Pipelines in North America spilled three times as much crude oil as trains for comparative distances over an eight-year period, the International Energy Agency said today in a study it based on U.S. Department of Transportation data.
The Paris-based energy adviser also said that the risk of a train spill was six times greater than a pipeline incident over the period between 2004 and 2012.
“Increasing volumes of crude oil transported by rail raise questions of safety,” the IEA said in its medium-term oil market report. “Our analysis reveals that compared to pipelines, rail incident rates are higher while the opposite holds for spill rates.”

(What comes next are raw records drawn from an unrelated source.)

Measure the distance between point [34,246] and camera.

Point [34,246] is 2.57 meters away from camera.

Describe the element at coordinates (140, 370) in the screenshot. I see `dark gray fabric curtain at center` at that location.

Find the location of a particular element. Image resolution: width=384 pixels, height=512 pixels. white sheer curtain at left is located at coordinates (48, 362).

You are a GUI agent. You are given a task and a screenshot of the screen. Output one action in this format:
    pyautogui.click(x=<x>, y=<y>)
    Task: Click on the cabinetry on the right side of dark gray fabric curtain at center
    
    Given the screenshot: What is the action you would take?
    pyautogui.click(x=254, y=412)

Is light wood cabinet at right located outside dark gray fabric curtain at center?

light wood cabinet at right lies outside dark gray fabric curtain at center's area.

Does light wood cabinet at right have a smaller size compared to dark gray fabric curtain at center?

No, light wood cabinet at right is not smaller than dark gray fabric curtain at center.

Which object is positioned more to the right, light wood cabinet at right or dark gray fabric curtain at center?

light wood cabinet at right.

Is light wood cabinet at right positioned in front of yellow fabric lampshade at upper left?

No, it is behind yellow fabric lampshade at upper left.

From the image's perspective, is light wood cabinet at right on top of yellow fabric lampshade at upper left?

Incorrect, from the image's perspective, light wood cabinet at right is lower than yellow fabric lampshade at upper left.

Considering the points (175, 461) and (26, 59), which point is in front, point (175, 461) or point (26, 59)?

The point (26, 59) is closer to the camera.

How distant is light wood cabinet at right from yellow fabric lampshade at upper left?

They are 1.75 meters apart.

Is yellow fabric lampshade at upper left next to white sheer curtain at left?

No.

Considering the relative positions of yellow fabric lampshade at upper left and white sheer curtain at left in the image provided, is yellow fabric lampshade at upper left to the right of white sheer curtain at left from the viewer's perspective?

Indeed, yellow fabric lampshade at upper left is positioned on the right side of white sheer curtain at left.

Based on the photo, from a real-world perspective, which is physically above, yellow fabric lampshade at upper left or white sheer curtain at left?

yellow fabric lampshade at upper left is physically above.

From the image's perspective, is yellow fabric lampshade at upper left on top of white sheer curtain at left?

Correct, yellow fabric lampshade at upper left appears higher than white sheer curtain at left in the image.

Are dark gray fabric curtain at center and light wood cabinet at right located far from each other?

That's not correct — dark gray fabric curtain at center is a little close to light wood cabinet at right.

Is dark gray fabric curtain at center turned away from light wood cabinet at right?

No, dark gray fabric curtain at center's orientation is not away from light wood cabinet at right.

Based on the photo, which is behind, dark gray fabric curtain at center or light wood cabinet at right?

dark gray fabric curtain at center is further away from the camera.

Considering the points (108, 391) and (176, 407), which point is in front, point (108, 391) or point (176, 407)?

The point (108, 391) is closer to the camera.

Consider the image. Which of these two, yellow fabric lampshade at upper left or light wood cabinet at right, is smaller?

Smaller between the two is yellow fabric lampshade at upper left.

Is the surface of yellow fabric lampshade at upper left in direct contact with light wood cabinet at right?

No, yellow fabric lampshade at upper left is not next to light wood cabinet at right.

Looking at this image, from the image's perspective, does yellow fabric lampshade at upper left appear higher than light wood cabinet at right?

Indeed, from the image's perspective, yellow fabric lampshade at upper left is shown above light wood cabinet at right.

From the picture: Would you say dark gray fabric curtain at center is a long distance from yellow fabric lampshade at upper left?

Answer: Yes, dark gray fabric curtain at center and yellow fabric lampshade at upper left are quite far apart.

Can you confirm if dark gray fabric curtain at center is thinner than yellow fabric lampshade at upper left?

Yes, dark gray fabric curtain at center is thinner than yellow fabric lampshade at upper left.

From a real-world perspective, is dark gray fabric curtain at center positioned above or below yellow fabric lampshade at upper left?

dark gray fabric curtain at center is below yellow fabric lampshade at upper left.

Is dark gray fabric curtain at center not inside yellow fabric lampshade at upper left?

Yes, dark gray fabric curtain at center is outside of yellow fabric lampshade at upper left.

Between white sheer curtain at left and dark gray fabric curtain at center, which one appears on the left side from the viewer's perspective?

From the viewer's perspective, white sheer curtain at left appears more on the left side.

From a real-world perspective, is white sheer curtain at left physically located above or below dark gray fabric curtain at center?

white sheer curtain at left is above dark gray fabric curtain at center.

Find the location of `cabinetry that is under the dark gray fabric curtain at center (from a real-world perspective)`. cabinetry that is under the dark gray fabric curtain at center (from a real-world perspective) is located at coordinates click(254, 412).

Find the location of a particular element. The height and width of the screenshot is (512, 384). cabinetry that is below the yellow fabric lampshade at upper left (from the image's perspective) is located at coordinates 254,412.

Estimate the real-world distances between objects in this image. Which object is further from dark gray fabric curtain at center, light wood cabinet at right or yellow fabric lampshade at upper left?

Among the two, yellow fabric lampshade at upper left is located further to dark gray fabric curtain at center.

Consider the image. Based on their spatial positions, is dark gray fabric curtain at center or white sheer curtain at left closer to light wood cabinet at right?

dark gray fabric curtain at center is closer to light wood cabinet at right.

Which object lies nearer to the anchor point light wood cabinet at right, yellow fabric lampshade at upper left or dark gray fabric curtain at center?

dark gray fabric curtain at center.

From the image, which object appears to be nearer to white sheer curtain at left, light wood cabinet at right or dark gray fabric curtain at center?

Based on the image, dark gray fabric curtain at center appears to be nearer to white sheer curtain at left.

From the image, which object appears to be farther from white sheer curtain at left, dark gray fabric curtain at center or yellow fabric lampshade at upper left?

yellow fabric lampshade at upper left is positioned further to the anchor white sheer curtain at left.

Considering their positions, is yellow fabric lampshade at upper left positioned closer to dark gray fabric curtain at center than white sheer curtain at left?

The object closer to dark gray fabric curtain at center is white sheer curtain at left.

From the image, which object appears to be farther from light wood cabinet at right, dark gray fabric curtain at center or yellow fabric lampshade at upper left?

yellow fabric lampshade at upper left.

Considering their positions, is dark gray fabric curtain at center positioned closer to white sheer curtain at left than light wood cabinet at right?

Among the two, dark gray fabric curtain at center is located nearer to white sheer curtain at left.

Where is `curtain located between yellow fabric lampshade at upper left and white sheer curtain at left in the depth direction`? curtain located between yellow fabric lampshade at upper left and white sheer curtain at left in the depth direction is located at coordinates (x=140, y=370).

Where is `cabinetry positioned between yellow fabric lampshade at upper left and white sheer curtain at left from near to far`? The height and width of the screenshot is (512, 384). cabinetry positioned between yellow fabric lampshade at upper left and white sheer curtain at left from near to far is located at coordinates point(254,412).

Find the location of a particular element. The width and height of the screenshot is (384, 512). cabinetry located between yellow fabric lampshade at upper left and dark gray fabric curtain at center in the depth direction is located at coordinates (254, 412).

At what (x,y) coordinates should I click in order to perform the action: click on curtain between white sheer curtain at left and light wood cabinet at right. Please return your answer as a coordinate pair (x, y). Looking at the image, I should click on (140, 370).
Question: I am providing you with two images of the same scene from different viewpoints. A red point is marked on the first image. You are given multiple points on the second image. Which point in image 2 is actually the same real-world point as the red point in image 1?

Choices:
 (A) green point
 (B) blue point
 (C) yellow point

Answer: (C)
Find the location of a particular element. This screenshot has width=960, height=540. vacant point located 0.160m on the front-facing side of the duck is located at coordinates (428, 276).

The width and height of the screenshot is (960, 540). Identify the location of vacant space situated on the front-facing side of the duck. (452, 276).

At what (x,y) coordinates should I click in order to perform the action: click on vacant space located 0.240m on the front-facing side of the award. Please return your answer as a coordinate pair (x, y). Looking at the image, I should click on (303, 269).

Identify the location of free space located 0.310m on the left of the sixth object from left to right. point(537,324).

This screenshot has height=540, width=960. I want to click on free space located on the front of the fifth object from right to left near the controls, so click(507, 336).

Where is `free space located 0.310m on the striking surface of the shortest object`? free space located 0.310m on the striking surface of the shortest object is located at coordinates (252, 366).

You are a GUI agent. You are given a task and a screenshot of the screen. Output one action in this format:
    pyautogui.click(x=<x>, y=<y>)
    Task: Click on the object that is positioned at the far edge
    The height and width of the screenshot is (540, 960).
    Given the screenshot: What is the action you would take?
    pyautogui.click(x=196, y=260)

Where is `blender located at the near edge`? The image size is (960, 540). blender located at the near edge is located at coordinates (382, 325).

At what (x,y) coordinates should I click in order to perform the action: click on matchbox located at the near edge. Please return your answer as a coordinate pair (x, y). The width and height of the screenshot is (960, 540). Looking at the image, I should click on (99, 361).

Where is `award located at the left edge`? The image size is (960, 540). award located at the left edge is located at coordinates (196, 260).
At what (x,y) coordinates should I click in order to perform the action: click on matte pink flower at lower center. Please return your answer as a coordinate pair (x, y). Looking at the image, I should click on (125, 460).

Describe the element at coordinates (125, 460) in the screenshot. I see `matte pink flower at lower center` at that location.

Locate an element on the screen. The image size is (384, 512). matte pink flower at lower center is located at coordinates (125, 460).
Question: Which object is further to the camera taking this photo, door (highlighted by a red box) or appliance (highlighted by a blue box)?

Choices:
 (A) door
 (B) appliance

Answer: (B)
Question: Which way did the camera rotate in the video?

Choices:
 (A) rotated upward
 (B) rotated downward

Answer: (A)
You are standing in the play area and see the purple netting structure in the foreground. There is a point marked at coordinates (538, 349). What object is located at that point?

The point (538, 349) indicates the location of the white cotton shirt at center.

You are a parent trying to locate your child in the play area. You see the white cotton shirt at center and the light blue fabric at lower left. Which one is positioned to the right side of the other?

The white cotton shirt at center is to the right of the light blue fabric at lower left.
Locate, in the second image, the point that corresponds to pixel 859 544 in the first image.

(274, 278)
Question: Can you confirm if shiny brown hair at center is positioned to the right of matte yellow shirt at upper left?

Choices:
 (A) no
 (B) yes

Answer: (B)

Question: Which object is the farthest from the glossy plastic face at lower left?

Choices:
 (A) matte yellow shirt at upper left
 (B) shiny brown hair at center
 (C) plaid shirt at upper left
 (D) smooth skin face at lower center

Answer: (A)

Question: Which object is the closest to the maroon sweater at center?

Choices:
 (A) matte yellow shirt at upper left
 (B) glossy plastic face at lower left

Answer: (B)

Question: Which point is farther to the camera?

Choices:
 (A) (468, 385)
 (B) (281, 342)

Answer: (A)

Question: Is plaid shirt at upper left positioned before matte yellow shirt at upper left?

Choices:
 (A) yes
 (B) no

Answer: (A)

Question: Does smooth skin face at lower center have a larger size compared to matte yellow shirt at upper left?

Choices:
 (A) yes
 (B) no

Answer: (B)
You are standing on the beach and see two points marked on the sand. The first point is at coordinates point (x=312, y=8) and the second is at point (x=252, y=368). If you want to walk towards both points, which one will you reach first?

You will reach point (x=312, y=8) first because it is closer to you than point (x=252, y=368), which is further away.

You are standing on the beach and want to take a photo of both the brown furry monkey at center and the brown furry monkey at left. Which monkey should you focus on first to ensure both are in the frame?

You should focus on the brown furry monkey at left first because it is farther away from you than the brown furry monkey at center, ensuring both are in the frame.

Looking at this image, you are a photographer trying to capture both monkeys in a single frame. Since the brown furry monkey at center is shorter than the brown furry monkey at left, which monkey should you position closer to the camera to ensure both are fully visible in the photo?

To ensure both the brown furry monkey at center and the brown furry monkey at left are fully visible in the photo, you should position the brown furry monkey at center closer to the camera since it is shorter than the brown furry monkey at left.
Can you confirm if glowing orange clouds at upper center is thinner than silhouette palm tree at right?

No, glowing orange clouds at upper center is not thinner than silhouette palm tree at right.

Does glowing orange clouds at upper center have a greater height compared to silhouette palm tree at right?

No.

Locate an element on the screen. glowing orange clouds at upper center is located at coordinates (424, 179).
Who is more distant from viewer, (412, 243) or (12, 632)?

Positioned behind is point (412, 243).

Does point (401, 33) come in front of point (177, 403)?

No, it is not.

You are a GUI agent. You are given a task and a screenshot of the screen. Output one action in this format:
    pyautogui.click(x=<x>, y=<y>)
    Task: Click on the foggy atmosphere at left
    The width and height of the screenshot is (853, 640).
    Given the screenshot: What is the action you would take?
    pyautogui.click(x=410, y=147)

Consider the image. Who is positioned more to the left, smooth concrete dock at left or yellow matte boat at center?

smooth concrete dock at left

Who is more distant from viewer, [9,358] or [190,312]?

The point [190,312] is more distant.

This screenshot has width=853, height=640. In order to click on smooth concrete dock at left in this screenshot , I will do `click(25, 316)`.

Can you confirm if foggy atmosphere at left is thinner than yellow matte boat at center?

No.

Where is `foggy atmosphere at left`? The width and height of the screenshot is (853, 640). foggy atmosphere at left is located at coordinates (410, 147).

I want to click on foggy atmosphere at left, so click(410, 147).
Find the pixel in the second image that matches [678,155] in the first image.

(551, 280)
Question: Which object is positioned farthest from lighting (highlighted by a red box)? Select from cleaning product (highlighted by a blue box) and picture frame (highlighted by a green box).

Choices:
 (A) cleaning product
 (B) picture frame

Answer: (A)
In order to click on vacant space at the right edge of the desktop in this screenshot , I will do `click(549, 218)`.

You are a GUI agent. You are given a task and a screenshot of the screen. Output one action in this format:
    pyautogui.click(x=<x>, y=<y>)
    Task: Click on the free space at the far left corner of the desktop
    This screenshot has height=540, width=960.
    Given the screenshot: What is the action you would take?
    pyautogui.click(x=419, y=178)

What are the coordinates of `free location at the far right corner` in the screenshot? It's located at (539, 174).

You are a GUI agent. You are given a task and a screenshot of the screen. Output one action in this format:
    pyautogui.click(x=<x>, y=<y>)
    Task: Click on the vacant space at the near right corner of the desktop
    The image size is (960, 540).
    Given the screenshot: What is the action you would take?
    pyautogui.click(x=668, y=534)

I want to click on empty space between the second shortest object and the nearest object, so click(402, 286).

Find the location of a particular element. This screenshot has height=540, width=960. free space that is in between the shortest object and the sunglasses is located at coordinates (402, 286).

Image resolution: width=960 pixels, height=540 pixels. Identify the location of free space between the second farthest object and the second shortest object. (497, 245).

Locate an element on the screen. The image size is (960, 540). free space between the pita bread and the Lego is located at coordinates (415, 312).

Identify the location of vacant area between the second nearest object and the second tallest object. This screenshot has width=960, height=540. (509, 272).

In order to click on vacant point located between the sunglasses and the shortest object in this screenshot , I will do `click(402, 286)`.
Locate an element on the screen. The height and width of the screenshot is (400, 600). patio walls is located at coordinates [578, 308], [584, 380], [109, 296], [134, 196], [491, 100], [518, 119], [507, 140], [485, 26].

The calculation included an estimate that the average load of crude carried by train travels 1,000 miles, which the organization said is conservative, since most Bakken crude is shipped 1,700 miles from North Dakota to St. James, Louisiana.
The analysis of the eight-year period didn’t include a spill of 715 barrels of crude from a derailment in Minnesota in 2013 that was more than double the amount spilled by trains in the previous four years, according to the report.
The findings come after another analysis released last month by the Association of American Railroads said trains had a lower oil-spill rate than pipelines between 2002 and 2012.
The group said that first-quarter figures imply that the volume of crude shipped by rail in the United States is about 680,000 barrels a day, or almost 10 percent of total production.